Data for this task:
######
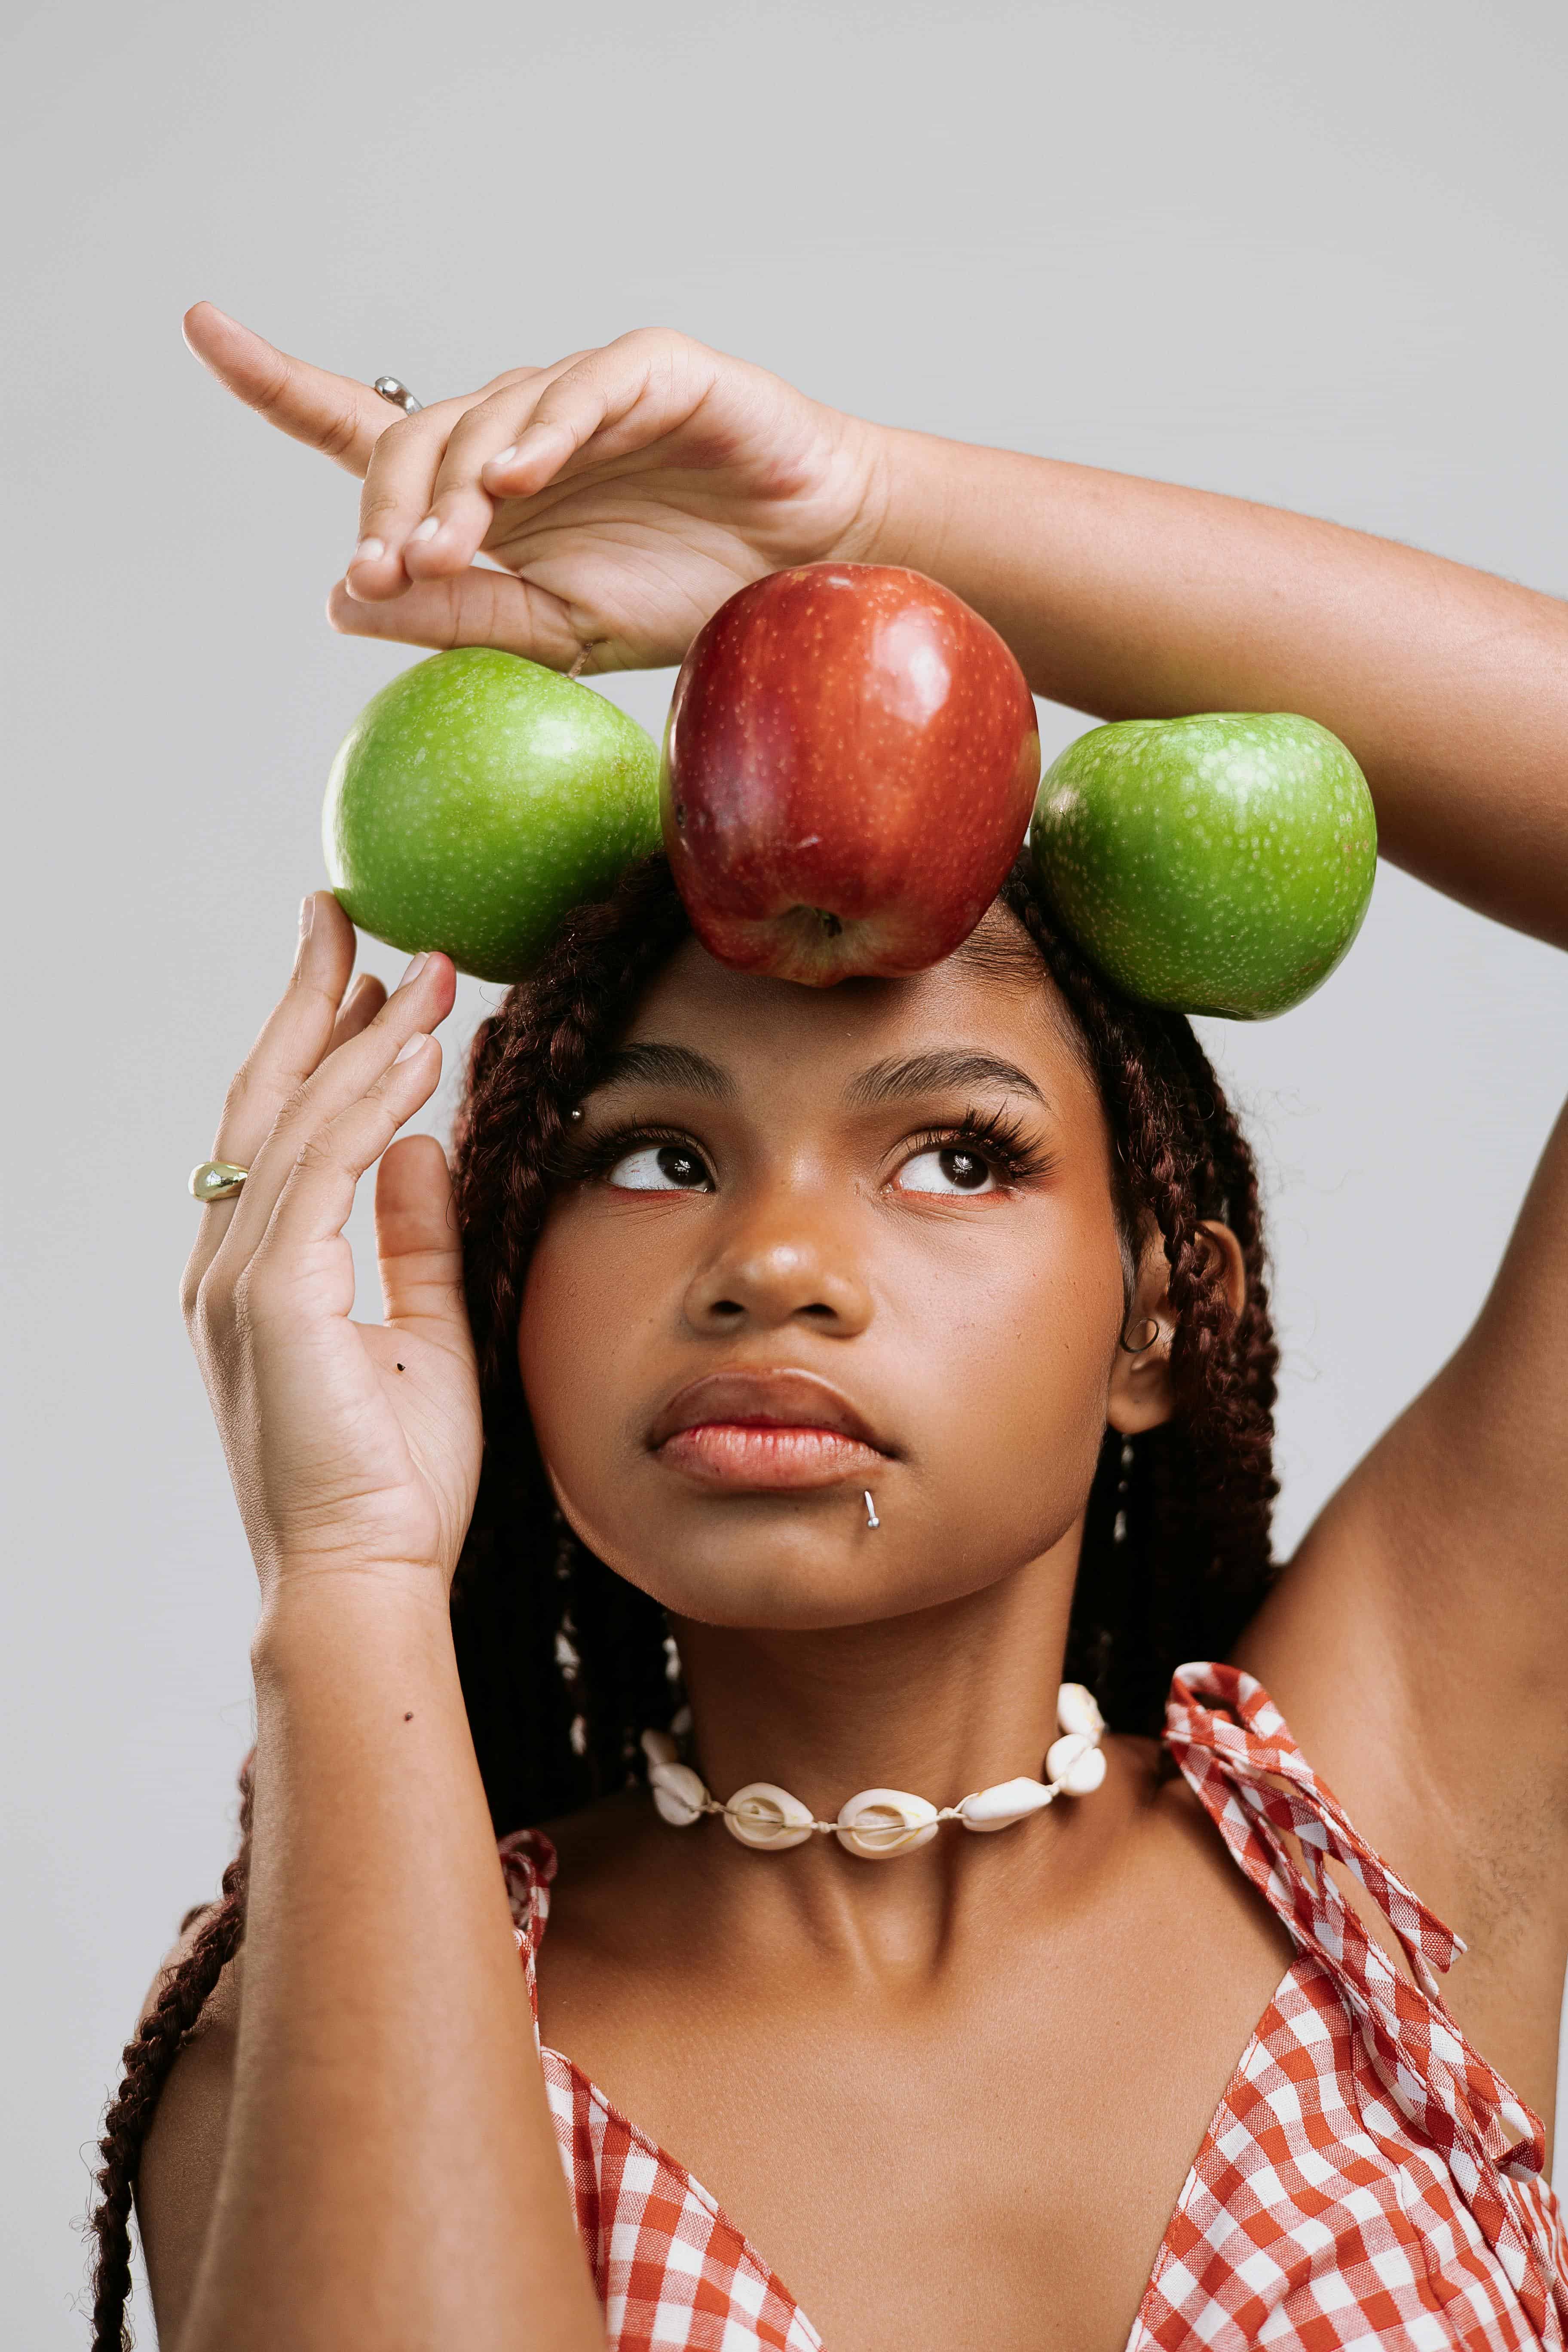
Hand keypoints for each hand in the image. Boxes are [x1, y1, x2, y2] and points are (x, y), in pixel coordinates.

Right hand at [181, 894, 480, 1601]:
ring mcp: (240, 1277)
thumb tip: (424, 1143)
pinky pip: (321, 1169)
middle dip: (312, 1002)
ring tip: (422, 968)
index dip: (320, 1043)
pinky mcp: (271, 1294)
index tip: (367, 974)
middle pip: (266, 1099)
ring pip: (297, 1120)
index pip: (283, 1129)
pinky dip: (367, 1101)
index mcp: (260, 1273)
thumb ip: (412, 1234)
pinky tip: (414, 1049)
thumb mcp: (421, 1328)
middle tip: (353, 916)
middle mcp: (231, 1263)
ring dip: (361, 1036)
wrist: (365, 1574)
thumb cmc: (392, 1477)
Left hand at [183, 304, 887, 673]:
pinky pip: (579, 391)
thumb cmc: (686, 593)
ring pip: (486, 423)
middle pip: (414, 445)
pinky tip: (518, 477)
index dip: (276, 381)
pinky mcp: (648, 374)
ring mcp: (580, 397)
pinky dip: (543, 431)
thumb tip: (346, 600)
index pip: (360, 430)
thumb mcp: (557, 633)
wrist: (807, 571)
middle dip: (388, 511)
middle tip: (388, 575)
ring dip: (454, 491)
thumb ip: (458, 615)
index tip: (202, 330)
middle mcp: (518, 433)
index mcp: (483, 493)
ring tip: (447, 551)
######
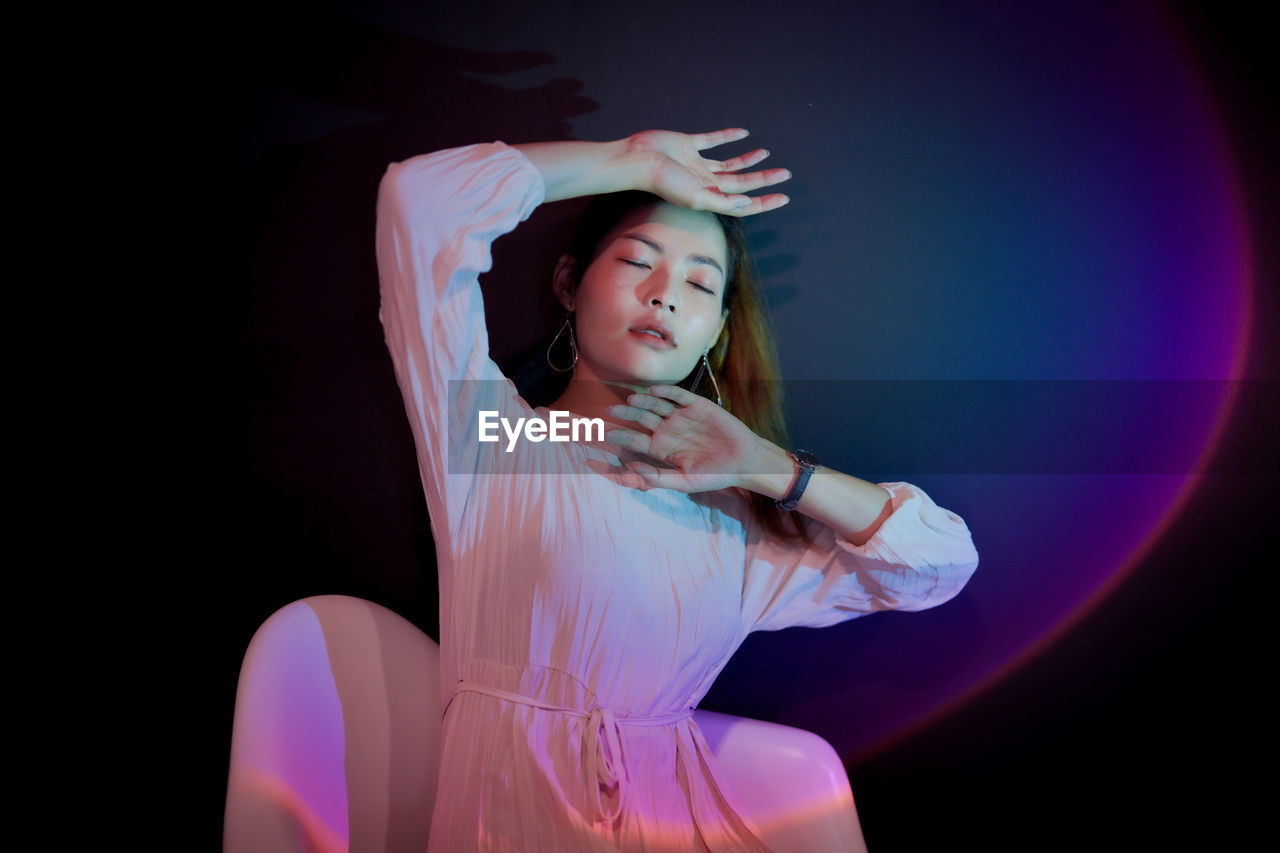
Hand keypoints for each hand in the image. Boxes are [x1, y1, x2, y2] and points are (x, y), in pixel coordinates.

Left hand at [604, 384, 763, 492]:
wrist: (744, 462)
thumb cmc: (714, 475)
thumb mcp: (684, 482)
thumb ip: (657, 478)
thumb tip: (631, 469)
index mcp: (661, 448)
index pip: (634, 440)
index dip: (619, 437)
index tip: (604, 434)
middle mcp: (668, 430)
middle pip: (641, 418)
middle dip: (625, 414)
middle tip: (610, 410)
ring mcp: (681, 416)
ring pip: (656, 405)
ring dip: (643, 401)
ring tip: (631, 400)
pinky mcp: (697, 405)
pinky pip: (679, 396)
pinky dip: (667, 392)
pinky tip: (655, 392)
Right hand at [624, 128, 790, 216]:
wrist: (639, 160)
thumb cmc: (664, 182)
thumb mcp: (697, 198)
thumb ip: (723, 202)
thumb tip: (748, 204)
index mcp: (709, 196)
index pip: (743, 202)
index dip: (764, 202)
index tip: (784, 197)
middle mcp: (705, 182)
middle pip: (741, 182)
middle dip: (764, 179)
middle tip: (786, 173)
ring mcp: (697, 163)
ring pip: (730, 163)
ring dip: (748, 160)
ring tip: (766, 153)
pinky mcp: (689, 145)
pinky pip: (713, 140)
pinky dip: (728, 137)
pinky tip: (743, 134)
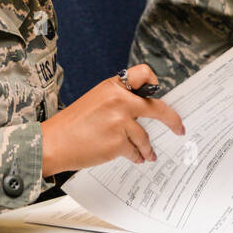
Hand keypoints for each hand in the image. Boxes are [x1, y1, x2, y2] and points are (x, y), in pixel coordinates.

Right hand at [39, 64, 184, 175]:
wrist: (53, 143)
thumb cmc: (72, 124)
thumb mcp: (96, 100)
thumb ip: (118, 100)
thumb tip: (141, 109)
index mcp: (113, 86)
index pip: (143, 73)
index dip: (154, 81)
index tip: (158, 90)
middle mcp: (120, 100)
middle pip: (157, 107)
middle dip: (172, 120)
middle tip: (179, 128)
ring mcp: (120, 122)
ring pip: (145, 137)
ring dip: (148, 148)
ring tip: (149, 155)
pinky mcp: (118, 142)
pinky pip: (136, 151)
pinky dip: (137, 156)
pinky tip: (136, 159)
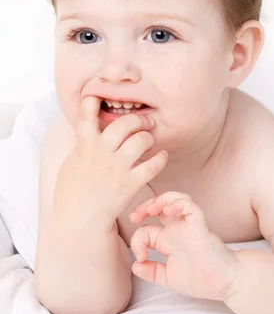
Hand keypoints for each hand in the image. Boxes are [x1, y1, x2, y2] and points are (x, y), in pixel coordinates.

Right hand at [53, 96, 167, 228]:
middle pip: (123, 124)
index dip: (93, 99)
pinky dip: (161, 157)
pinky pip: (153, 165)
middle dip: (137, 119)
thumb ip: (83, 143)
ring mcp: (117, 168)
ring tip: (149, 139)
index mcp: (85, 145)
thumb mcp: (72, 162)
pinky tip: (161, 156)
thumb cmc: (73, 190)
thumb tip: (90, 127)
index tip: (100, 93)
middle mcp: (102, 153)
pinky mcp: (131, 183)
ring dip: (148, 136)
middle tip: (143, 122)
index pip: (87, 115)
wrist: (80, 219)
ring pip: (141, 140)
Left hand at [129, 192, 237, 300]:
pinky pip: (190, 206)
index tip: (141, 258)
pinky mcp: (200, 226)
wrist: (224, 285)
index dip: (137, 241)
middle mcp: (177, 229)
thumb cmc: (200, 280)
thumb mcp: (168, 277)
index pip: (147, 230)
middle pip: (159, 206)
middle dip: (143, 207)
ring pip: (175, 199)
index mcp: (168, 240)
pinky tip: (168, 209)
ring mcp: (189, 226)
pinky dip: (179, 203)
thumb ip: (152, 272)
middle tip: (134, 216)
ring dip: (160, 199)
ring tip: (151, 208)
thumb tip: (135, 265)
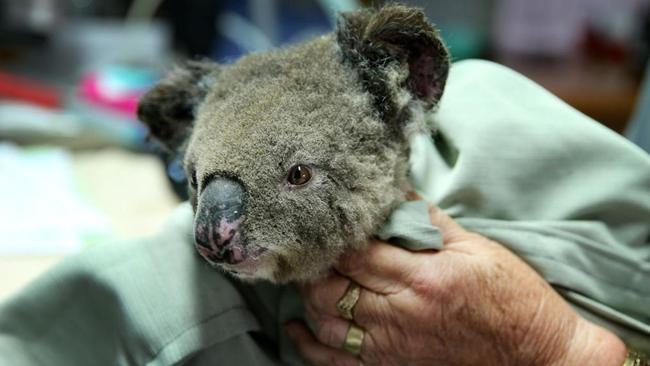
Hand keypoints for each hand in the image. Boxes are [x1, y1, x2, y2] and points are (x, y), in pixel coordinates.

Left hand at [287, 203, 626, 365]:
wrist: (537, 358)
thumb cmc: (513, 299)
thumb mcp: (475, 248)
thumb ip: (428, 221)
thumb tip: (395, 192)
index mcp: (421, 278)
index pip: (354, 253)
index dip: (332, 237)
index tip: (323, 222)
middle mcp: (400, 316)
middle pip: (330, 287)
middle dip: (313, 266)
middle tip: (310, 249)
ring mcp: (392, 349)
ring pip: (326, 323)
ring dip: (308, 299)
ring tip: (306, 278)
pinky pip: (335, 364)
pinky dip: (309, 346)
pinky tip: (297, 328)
######
Task objective:
In the listing above, find the line with "wrist: (807, 571)" and the line with "ring tip: (447, 551)". Output those two lines and every line between them, exactly as written.

Expected answer:
wrist: (807, 571)
middle dip: (388, 511)
middle tip: (388, 575)
ring dip: (454, 491)
thumb ip: (458, 615)
index tip: (202, 330)
middle mcp: (518, 433)
index mcp: (483, 493)
ring tip: (447, 551)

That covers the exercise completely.